Oppenheimer, now a director, saw Makavejev again in Belgrade in 2013 and 2015.

His movie Act of murder (T) about the mass, organized execution of communists, their supporters, and innocent people in Indonesia in the 1960s, received high praise at the Belgrade Beldocs festival in 2013.

Two years later, Oppenheimer's second film was presented to the Belgrade audience. A look of silence.

Both times, his bearded professor, already gray-haired, was in the audience.

Makavejev in the movie WR Mysteries of the organism combines fiction with documentary material, a principle that Oppenheimer applied in his first film The entire history of the Louisiana Purchase in my student days.

Joshua Oppenheimer/Private archive

Warm, gentle, creative and curious

Nikica Gilić met Dušan Makavejev only once - in 1999.

He was, as he recalls, fascinated by the director and his wife Bojana.

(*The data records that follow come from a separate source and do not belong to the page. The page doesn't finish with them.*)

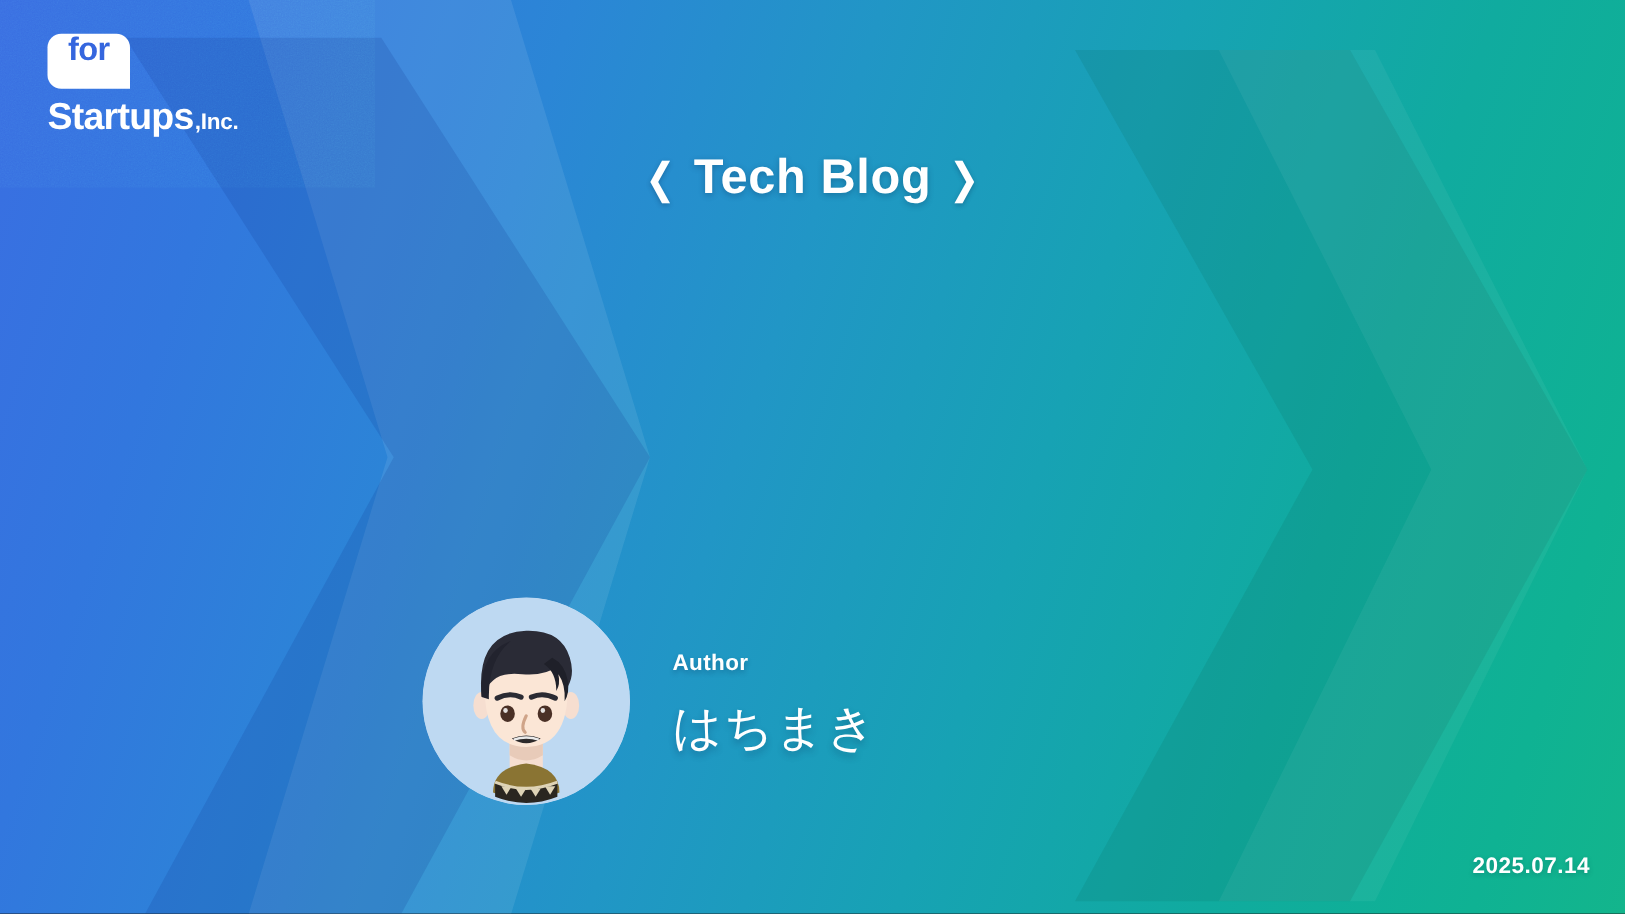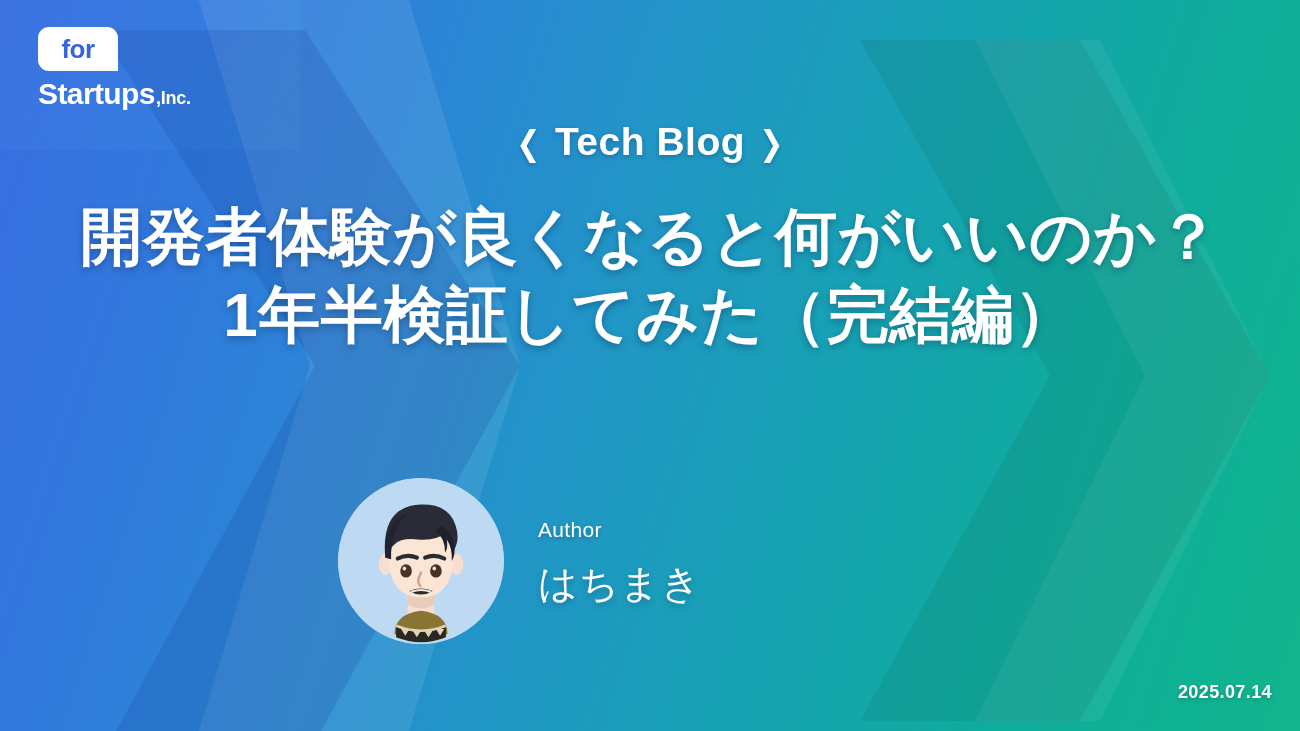"for" .logo-badge { align-items: center -> flex-start; width: 80px -> 66px }
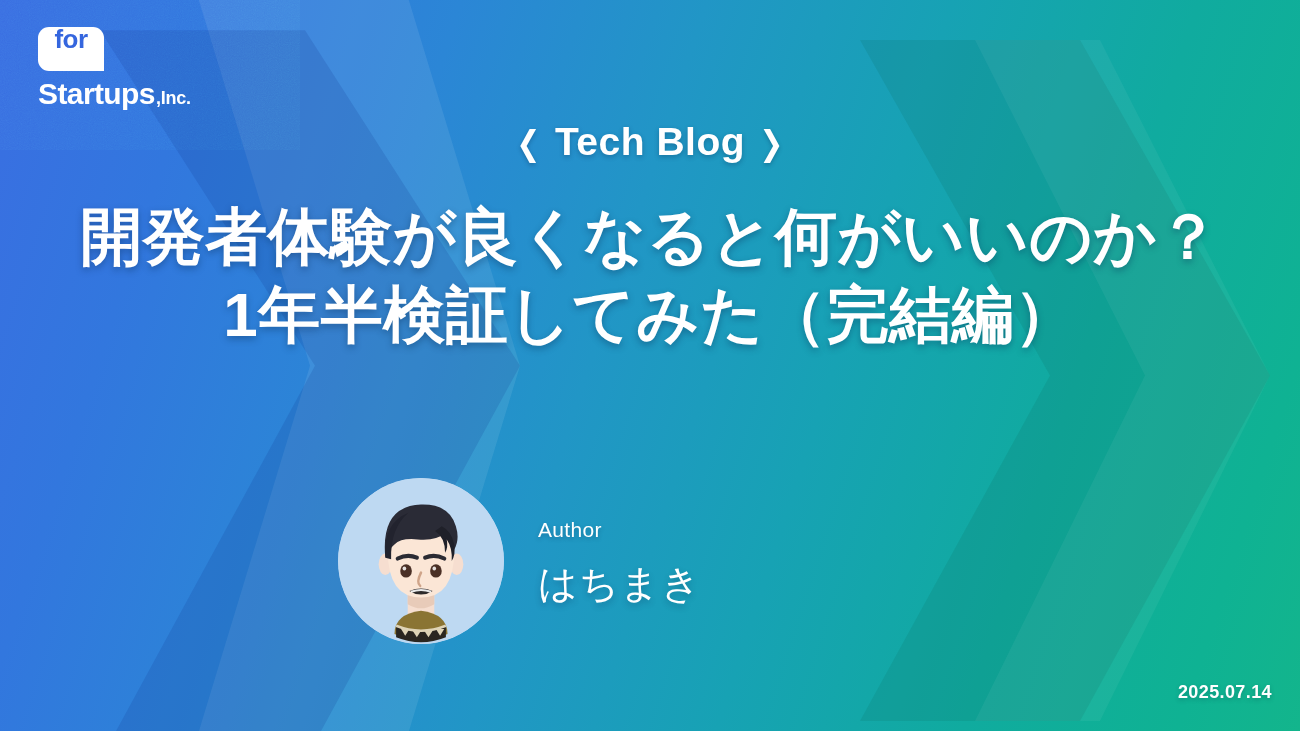"開発者体験が良くなると何がいいのか？" div.title { html: <div> <span>開発者体験が良くなると何がいいのか？</span> <span>1年半検証してみた（完結編）</span> </div> -> none }
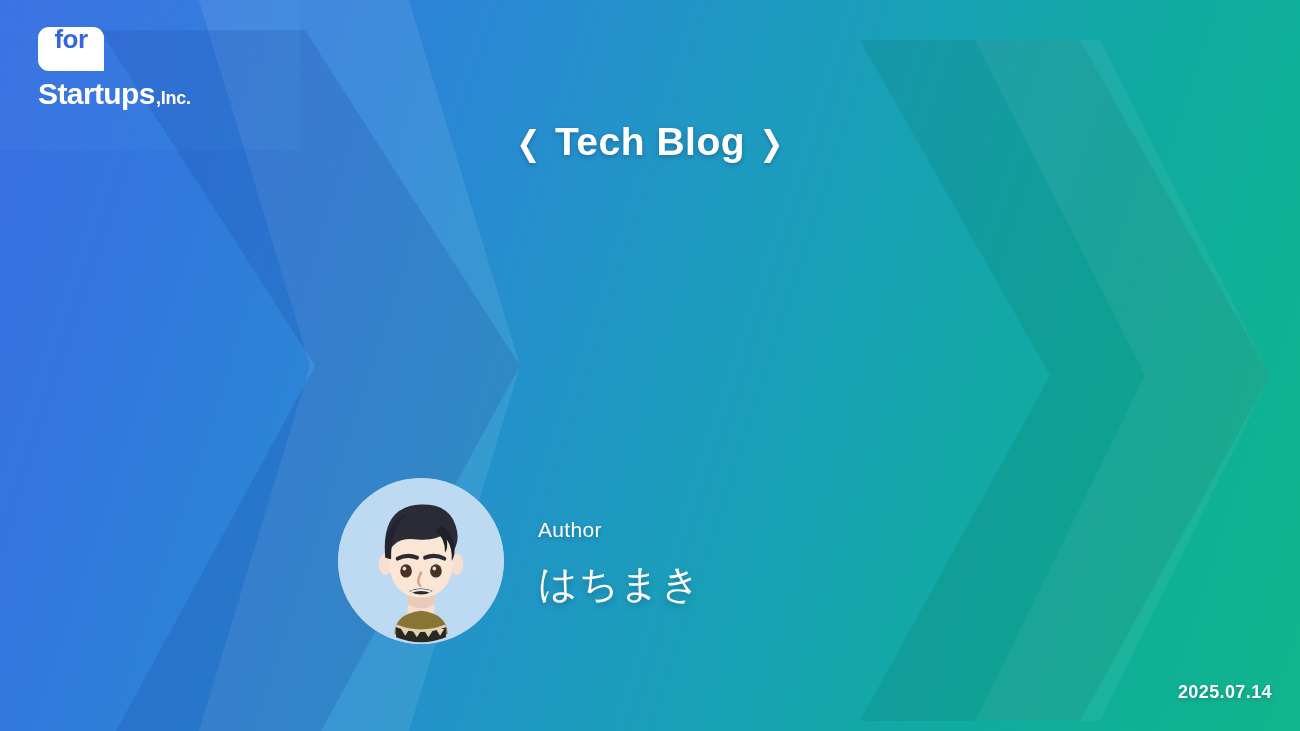"Author" .author-label { font-size: 21px -> 18px; font-weight: 400 -> 700 }
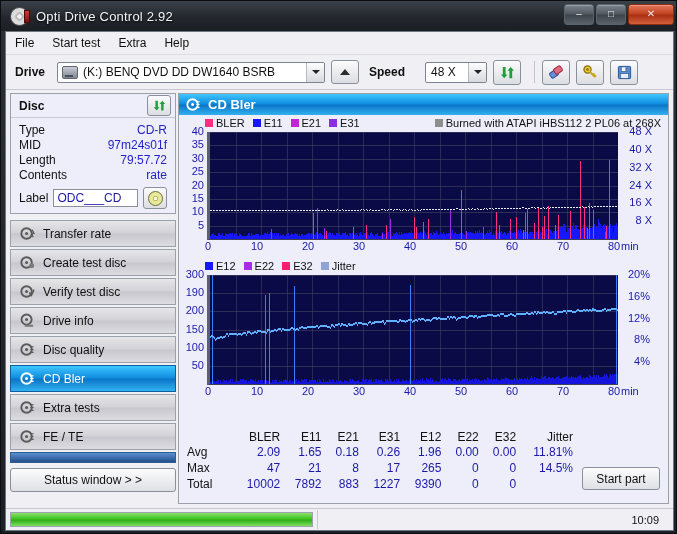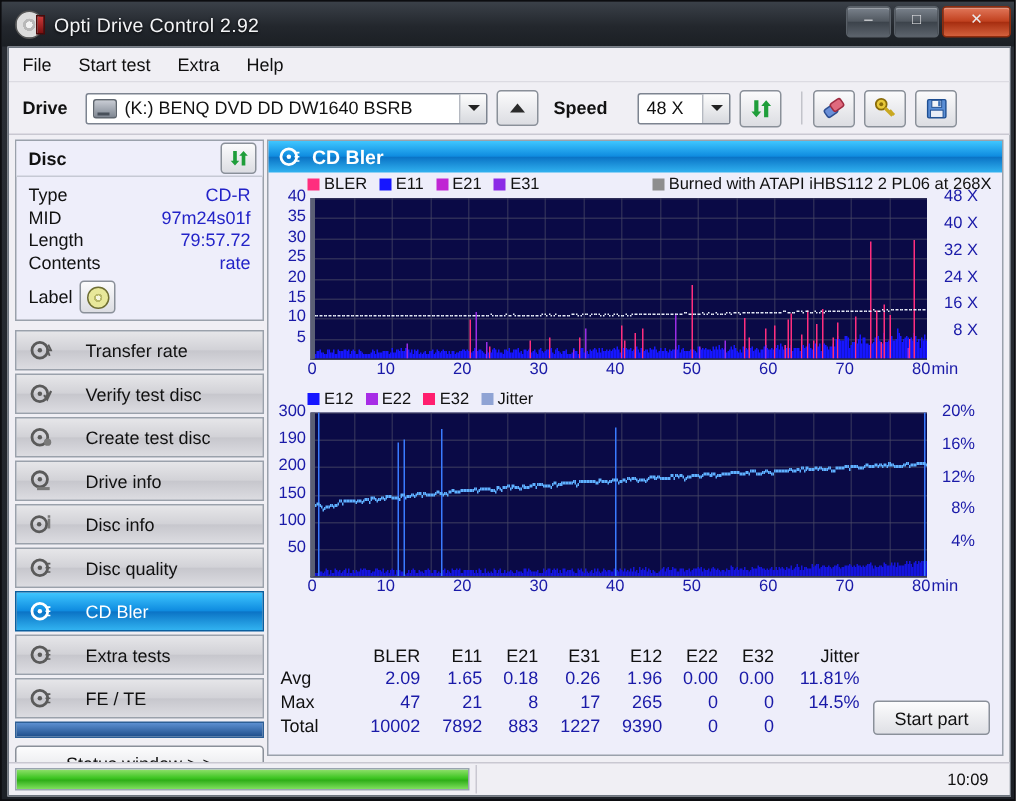"ODC___CD" div.label-input { html: none -> <div>ODC___CD</div> }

"An intellectual conversation in a very relaxed, friendly spirit, and he was warm and kind," Gilić describes their only meeting.

He is especially pleased that younger generations increasingly understand the role and importance of Makavejev in the world of cinema.

Svetozar Cvetković last saw "his Mak" on October 13, 2018.

It was Makavejev's birthday, and as always, his wife Bojana was there.

"She was his assistant in work and in life, and he did incredible things, eternally curious and creative," the actor adds.

That day, Joshua Oppenheimer spoke for the last time with his most important professor.

"Knowing him was like a very good adventure," concludes the American director.